Findon is a semi-rural clustered village and civil parish in the Arun District of West Sussex, England, 4 miles (6.4 km) north of Worthing.


Map of Findon, Worthing, UK


An electoral ward in the same name. This ward stretches south west to Patching with a total ward population as at the 2011 census of 2,557.


The parish is on the slopes of and between two hills: Cissbury with its iron age hill fort to the east and a steep knoll Church Hill to the west. A further escarpment to the West and North stretches along the borders of the area. On the two named hills are remains of prehistoric flint mines where shafts were sunk about 40 feet (12 metres) to reach the best seams of flint which were mined from radiating galleries. The village is now bypassed by the A24 as it crosses the South Downs: the bypass was constructed in 1938. A modern settlement to the south of the village, inside the boundary of the Borough of Worthing is called Findon Valley. The parish is settled as a nucleated village at between 39 and 84m above sea level (Ordnance Datum) and the South Downs rise to 170 and 181 metres to west and east respectively.
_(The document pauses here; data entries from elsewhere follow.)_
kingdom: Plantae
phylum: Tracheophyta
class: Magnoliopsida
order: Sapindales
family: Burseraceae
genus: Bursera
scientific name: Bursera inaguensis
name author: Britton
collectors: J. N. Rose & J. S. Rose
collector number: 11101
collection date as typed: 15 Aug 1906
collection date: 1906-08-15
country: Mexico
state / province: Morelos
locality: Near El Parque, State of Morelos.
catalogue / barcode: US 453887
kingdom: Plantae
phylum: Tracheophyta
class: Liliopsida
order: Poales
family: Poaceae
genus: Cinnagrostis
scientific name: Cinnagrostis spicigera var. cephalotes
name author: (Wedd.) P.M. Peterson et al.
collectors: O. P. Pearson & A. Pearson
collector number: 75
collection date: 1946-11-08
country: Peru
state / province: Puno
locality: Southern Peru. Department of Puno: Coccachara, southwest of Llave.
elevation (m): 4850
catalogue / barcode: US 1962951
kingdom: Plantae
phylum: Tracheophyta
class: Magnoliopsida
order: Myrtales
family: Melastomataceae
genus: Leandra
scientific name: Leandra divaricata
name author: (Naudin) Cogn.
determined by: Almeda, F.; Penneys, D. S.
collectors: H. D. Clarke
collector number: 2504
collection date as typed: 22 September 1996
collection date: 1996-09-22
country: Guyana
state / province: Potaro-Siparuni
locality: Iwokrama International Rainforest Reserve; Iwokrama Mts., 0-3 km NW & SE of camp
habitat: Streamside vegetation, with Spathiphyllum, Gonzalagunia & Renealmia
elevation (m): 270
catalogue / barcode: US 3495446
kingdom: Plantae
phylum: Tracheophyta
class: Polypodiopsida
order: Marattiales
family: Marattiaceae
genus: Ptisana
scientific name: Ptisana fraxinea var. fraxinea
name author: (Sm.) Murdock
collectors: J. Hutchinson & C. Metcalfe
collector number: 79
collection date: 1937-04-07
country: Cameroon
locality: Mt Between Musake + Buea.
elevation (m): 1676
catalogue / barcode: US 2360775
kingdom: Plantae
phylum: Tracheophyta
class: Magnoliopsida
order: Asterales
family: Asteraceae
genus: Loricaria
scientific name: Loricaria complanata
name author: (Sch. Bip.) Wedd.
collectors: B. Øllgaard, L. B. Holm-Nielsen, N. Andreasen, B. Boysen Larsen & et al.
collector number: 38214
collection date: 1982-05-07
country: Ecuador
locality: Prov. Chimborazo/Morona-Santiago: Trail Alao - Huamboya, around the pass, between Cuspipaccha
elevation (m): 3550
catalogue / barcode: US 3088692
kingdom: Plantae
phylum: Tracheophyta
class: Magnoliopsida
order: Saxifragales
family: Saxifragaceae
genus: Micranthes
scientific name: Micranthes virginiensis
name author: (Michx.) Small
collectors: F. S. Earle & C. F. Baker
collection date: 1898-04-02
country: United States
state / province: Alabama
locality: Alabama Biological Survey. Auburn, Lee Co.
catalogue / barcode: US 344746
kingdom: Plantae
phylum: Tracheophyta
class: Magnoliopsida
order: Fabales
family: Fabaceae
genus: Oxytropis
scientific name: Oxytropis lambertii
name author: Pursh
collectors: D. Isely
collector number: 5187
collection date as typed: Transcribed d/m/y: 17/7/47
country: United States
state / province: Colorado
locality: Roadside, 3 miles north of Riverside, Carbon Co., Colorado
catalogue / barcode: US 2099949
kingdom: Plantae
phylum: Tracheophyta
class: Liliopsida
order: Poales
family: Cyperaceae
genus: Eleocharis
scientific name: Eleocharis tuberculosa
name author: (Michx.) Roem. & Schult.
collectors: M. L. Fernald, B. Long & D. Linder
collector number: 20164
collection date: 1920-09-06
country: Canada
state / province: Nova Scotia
Contiguously to the south-east is the sole sub-locality, Nepcote which faces Nepcote Green, the public parkland venue for the annual Findon sheep fair held in early September. Originally a charter fair dating from as early as 1261 many thousands of sheep were penned on the green for sale in earlier times. Wooden hurdles for pens were stored in the purpose built Wattle House on the green which also included living accommodation. Nowadays the fair is a sheep show and funfair.


The parish church, dedicated to St John the Baptist, stands to the west of the village and the A24 road near the 18th century mansion Findon Place. The church is built of flint to an unusual design, the nave and north aisle having been given a single span roof with king-posts resting on the arcade, probably in the 15th century. The screen is a rare 13th century example, but heavily restored. There are four public houses, the Gun Inn, the Black Horse, the Village House, the Snooty Fox (part of the Findon Manor Hotel) all of which are located in High Street. The village has a small primary school, situated on School Hill, called Saint John the Baptist. It boasts many annual events, including a fireworks display and May Day celebrations.

Sport and recreation

The Monarch's Way long-distance footpath crosses the village which is the only significant settlement on the route between Arundel and Bramber.